**AUFGABENSTELLUNG**
Zitiere alle folgenden Zeilen wortgetreu. Die Bilder lässt du in der Antwort weg.

**ÜBUNGSMATERIAL**
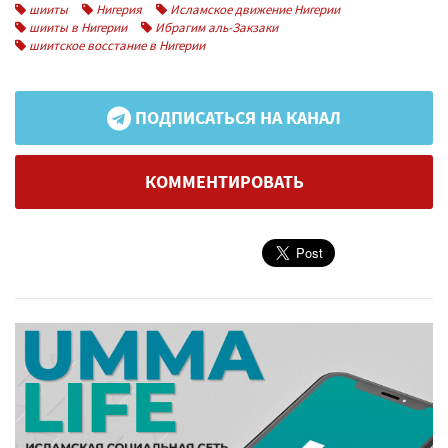
шииты
Нигерия
Исламское движение Нигерии
шииты в Нигерии
Ибрагим аль-Закзаки
шиитское восстание в Нигерии
ПОДПИСАТЬСЯ НА КАНАЛ
КОММЕНТИРОВАТЬ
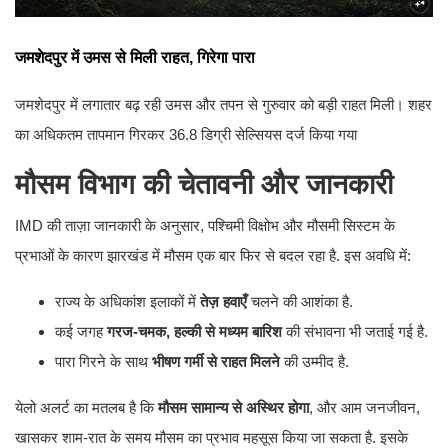
जमशेदपुर में उमस से मिली राहत, गिरेगा पारा
जमशेदपुर में लगातार बढ़ रही उमस और तपन से गुरुवार को बड़ी राहत मिली। शहर
का अधिकतम तापमान गिरकर 36.8 डिग्री सेल्सियस दर्ज किया गया
मौसम विभाग की चेतावनी और जानकारी
IMD की ताज़ा जानकारी के अनुसार, पश्चिमी विक्षोभ और मौसमी सिस्टम के
प्रभाओं के कारण झारखंड में मौसम एक बार फिर से बदल रहा है. इस अवधि में:
राज्य के अधिकांश इलाकों में
तेज़ हवाएँ
चलने की आशंका है.
कई जगह
गरज-चमक, हल्की से मध्यम बारिश
की संभावना भी जताई गई है.
पारा गिरने के साथ
भीषण गर्मी से राहत मिलने
की उम्मीद है.
येलो अलर्ट का मतलब है कि
मौसम सामान्य से अस्थिर होगा
, और आम जनजीवन,
खासकर शाम-रात के समय मौसम का प्रभाव महसूस किया जा सकता है. इसके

**ANTWORT FOLGT**
шииты
Нигерия
Исламское движение Нигерии
шииты в Нигерии
Ибрагим аль-Закзаки
шиитское восстание в Нигерии
ПОДПИСАТЬСЯ НА КАНАЛ
КОММЕНТИРОВАТЬ
जमशेदपुर में उमस से मिली राहत, गिरेगा पारा
जमशेदपुर में लगातार बढ़ रही उमस और तपन से गुरुवार को बड़ी राहत मिली। शहर
का अधिकतम तापमान गिरकर 36.8 डिग्री सेल्सियस दर्ज किया गया
मौसम विभाग की चेतावनी और जानकारी
IMD की ताज़ा जानकारी के अनुसार, पश्चिमी विक्षोभ और मौसमी सिस्टम के
प्रभाओं के कारण झारखंड में मौसम एक बार फिर से बदल रहा है. इस अवधि में:
राज्य के अधिकांश इलाकों में
तेज़ हवाएँ
चलने की आशंका है.
कई जगह
गरज-चमक, हल्की से मध्यम बारिश
की संभावना भी जताई गई है.
पारा गिरने के साथ
भीषण गर्मी से राहत मिलने
की उम्मीद है.
येलो अलर्ट का मतलब है कि
मौसम सामान्य से अस्थिर होगा
, और आम जनजीवन,
खासकर शाम-रात के समय मौसम का प्रभाव महसूस किया जा सकता है. इसके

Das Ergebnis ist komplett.